Because I struggle with the 140- 170 yd gap and being a typical higher handicap player who struggles with inconsistency above a 6 iron Darren recommended that rather go for 4 and 5 iron we should look at the new Z Force 4 & 5 hybrids. Unlike some hybrids these are actually designed to compliment the iron range and maintain consistent gapping.

Although I hit the irons reasonably well the hybrids were a revelation as I hit 3 in a row down the same hole. If only they made them in a 6,7 and 8  Even the odd one I miss hit went straight without losing a great deal of distance.

After my fitting we did a photo shoot. Although Brain was next up to miss the London traffic it was recommended that Davey and I departed early.
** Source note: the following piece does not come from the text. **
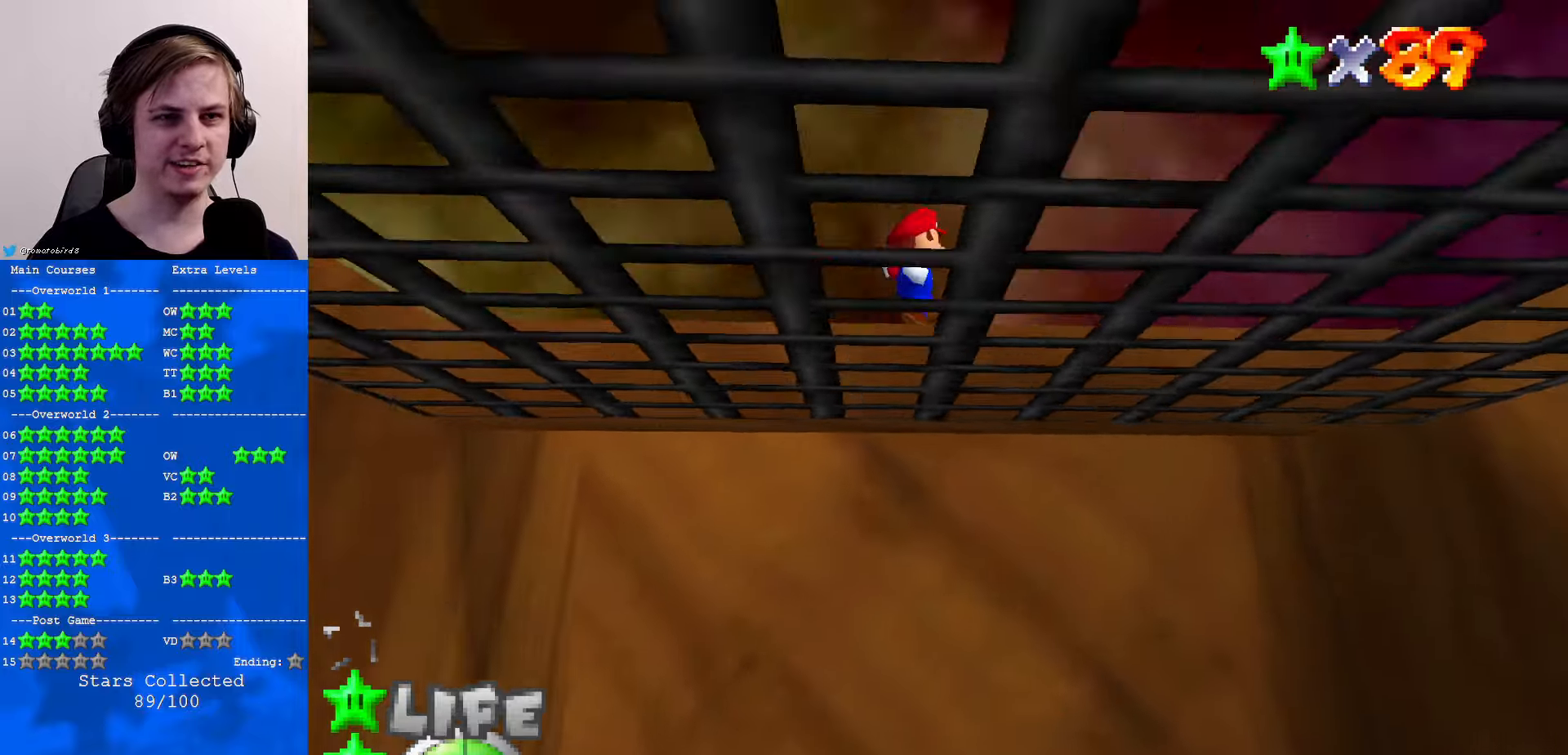
{"buttons": [], "left_stick": "center", "events": [[100, "left_stick", "up"], [133, "A", "up"], [200, "C_DOWN", "down"], [233, "C_LEFT", "down"], [333, "C_LEFT", "up"], [366, "C_DOWN", "up"], [400, "left_stick", "center"]]}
I'm looking forward to reading Brain's comments on the experience but for myself it was a real eye opener and I have no doubts that the extra 8 yds and correct gapping down the the 4 H will see my handicap drop very quickly by quite a few shots.

8 yds may not sound a lot but we have a particularly difficult 154 yd par 3 surrounded by 5 bunkers where 8 yds makes all the difference between being in the bunker and in the middle to the back of the green. Most members would take a 4 before hitting a ball, however I'm pretty confident that with the gapping and confidence these clubs will give me that it's not a hole I'll need to worry about any more.

Thanks again to Yonex and GM for the opportunity, experience and a wonderful day out of the office.


----------



## daveyc2k2 (Nov 12, 2014)

Great write up Dave, think you've got it spot on. Was a great day, and looki forward to hear how Brian got on.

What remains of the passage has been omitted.